Excerpts from a dataset
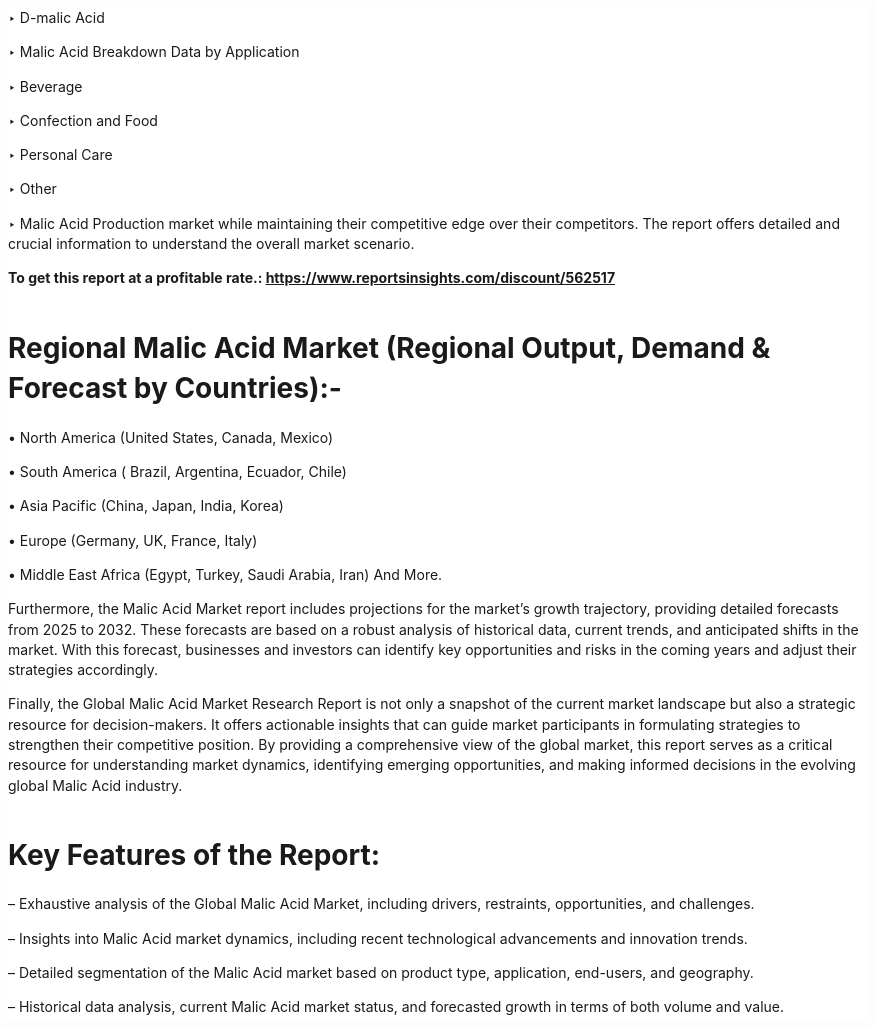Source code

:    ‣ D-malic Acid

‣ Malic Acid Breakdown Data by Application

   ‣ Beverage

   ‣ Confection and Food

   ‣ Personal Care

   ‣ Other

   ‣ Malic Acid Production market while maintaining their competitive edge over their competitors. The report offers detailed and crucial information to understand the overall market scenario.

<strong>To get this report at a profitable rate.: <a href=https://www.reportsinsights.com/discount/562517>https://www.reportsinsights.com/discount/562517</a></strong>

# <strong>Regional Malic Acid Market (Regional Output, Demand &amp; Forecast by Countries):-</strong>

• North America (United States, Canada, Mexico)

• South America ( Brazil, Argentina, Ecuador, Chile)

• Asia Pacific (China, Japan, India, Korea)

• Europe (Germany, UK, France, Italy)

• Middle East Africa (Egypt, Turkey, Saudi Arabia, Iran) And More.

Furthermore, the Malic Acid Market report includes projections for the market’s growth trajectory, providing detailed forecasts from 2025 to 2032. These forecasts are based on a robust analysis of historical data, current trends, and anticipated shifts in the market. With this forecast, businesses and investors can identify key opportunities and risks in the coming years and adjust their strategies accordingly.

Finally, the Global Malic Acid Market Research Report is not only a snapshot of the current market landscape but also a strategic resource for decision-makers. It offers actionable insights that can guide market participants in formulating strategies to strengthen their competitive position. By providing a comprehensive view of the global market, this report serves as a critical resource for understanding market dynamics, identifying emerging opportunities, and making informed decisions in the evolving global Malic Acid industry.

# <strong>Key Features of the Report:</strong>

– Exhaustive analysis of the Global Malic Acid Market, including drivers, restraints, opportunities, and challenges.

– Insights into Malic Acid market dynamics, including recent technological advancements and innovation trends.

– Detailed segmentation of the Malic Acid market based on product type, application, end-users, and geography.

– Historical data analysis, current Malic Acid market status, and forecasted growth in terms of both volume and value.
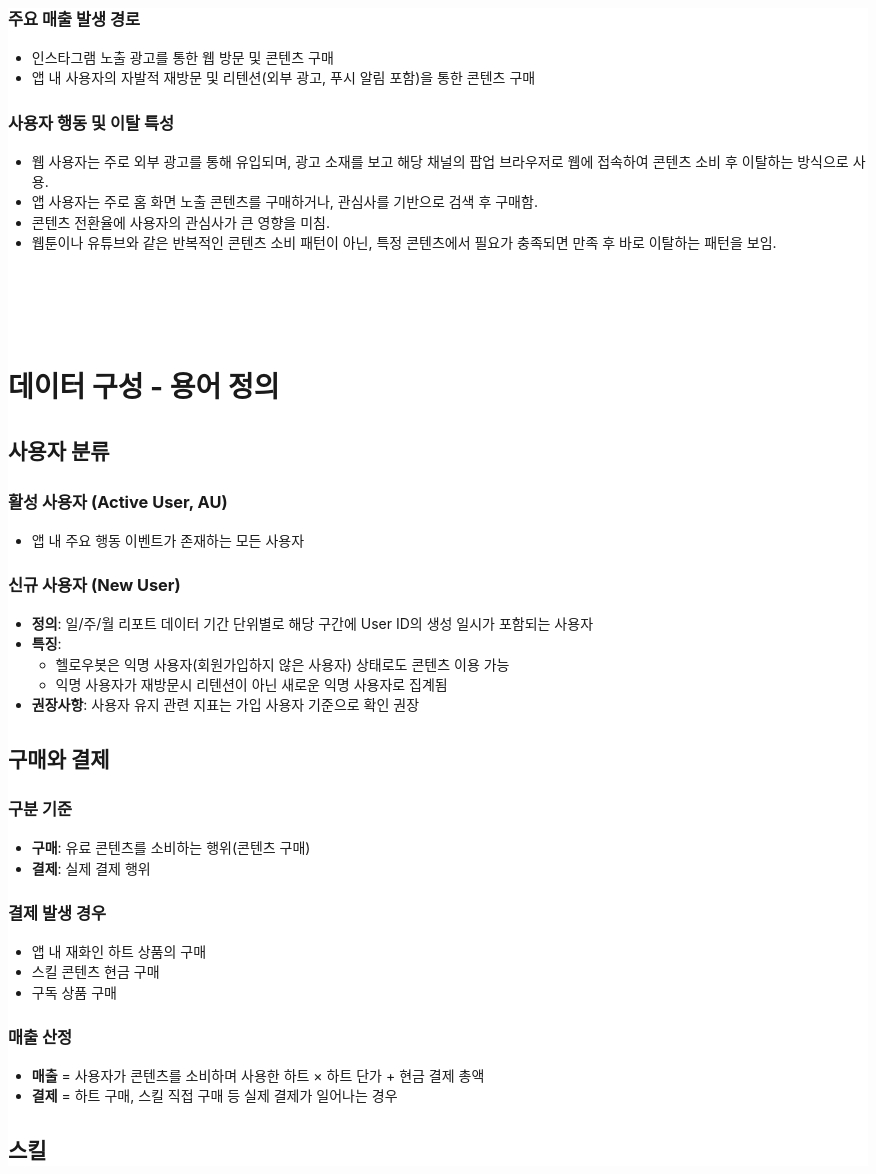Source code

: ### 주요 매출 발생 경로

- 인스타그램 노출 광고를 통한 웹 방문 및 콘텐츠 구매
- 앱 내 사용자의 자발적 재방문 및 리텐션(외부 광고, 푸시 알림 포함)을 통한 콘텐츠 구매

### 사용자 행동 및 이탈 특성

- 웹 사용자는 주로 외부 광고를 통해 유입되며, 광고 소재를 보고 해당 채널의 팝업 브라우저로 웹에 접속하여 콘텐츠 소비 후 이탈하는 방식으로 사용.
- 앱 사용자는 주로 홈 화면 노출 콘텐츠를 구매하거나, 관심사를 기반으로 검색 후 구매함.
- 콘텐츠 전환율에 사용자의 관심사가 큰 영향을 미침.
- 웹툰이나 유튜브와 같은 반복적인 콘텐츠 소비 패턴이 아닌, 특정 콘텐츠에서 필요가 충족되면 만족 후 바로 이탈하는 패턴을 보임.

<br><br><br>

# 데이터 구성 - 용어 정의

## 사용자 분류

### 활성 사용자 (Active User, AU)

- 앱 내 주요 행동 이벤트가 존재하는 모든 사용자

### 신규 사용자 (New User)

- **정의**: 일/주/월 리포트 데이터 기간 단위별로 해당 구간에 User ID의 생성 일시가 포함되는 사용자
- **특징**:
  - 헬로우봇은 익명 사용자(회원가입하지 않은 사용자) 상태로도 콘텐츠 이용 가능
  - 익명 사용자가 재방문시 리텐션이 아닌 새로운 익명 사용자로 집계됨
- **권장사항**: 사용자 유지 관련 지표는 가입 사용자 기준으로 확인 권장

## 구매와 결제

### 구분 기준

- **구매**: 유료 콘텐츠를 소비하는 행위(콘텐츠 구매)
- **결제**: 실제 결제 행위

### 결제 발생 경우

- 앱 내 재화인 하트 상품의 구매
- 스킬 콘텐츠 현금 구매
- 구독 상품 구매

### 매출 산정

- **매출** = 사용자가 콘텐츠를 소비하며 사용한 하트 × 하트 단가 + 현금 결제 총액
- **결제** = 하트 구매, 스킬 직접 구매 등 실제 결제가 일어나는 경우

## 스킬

* * *

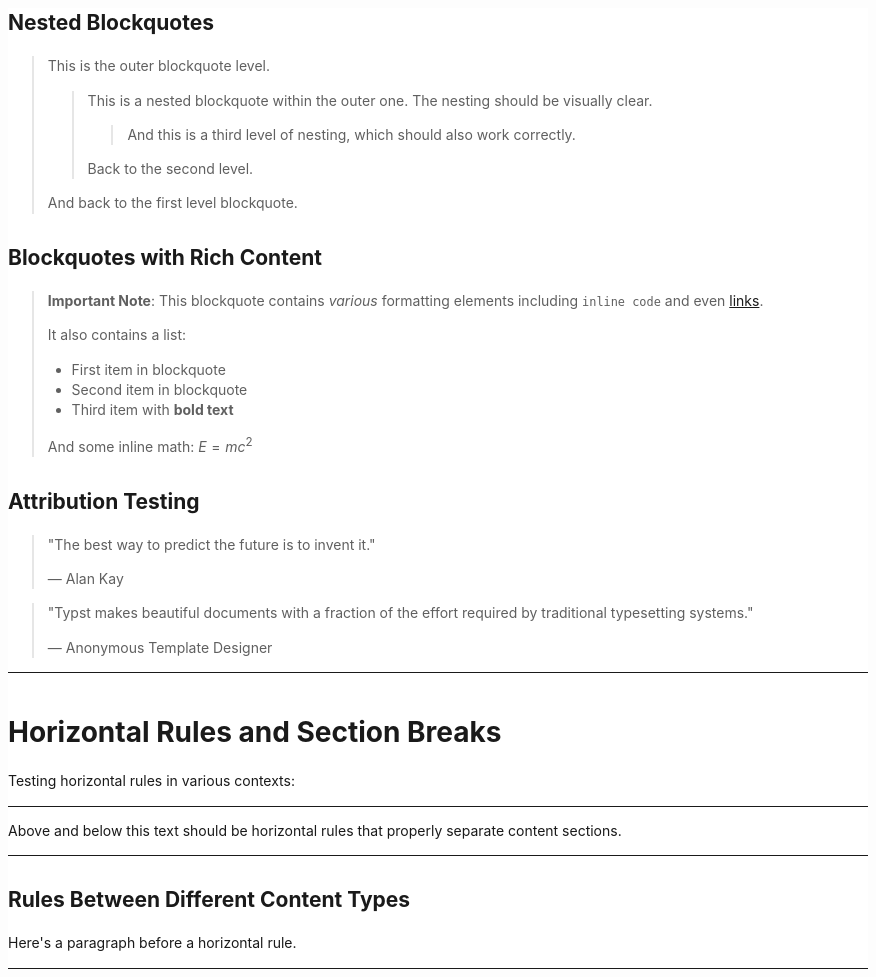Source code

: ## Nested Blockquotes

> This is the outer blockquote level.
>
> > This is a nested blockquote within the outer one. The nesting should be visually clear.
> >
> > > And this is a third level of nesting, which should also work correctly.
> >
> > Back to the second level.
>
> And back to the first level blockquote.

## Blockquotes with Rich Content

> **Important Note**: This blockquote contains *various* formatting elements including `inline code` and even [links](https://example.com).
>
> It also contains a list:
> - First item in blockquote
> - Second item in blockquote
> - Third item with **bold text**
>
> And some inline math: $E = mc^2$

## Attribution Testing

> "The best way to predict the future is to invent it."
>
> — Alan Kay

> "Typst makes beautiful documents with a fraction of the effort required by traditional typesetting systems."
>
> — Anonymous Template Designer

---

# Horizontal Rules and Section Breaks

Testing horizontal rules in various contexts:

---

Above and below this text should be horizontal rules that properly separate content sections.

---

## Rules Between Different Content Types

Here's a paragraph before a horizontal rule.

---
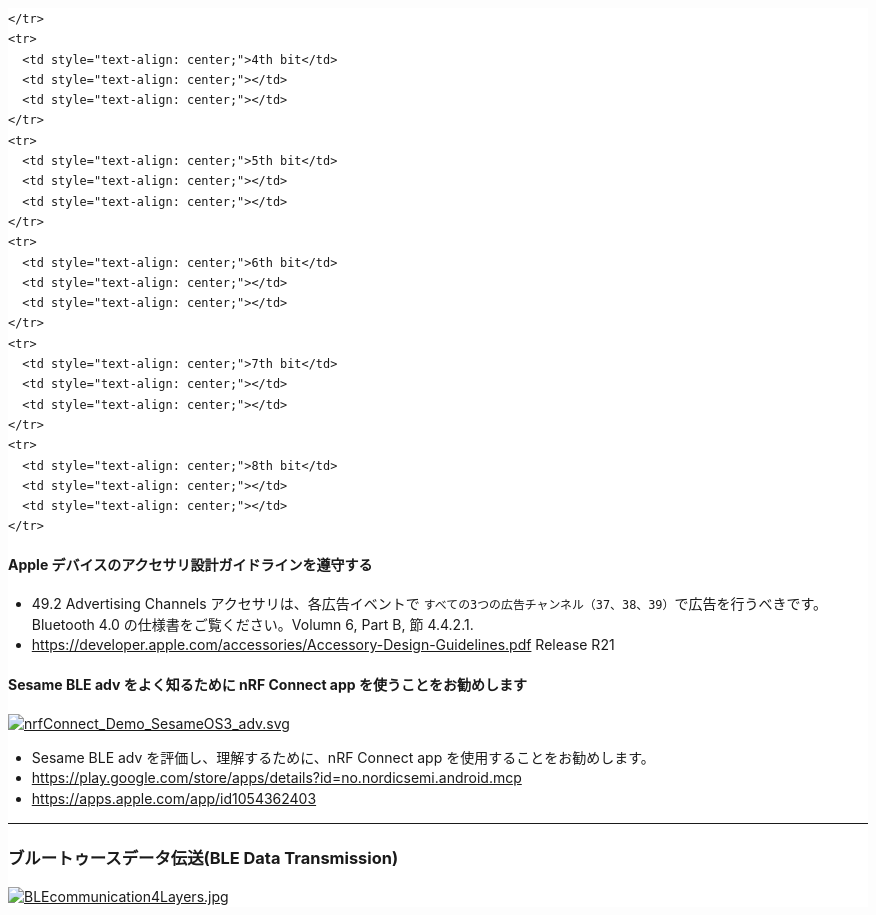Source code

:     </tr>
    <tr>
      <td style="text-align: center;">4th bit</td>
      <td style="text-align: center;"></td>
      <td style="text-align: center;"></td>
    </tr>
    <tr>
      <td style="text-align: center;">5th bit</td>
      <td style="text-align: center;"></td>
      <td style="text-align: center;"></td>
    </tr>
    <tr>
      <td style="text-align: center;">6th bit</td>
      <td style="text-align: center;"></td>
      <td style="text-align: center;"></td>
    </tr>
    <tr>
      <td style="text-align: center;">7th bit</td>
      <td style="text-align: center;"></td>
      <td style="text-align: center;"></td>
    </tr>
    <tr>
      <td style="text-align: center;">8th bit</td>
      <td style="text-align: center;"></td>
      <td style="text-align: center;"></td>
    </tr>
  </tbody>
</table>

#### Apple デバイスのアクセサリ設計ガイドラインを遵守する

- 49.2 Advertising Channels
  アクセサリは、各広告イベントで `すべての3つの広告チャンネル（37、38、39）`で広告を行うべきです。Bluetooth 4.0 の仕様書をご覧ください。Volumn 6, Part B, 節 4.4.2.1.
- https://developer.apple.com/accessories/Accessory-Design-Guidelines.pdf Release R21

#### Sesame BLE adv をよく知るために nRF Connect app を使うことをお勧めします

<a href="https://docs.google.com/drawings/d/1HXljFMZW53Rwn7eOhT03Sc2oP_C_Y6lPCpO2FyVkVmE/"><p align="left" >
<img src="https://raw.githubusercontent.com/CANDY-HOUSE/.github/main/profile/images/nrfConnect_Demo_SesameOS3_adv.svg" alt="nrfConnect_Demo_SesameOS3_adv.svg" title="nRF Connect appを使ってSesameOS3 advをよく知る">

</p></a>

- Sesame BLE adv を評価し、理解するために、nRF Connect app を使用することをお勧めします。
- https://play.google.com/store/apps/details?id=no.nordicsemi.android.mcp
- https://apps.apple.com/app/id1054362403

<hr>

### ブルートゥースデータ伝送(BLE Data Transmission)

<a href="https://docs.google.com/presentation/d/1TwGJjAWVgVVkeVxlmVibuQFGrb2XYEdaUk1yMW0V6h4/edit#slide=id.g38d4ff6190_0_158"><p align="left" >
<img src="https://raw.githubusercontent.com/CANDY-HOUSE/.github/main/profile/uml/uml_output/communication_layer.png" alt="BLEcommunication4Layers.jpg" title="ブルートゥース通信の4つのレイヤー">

### ACTIVITY
What you give back must be the stretch above, starting at the line with "- 웹 사용자는 주로" and ending at the line with "- 익명 사용자가 재방문시 리텐션이 아닌 새로운 익명 사용자로 집계됨", copied exactly.

### ANSWER TO THIS TASK
- 웹 사용자는 주로 외부 광고를 통해 유입되며, 광고 소재를 보고 해당 채널의 팝업 브라우저로 웹에 접속하여 콘텐츠 소비 후 이탈하는 방식으로 사용.
- 앱 사용자는 주로 홈 화면 노출 콘텐츠를 구매하거나, 관심사를 기반으로 검색 후 구매함.
- 콘텐츠 전환율에 사용자의 관심사가 큰 영향을 미침.
- 웹툰이나 유튜브와 같은 반복적인 콘텐츠 소비 패턴이 아닌, 특정 콘텐츠에서 필요가 충족되면 만족 후 바로 이탈하는 패턴을 보임.

<br><br><br>

# 데이터 구성 - 용어 정의

## 사용자 분류

### 활성 사용자 (Active User, AU)

- 앱 내 주요 행동 이벤트가 존재하는 모든 사용자

### 신규 사용자 (New User)

- **정의**: 일/주/월 리포트 데이터 기간 단위별로 해당 구간에 User ID의 생성 일시가 포함되는 사용자
- **특징**:
  - 헬로우봇은 익명 사용자(회원가입하지 않은 사용자) 상태로도 콘텐츠 이용 가능
  - 익명 사용자가 재방문시 리텐션이 아닌 새로운 익명 사용자로 집계됨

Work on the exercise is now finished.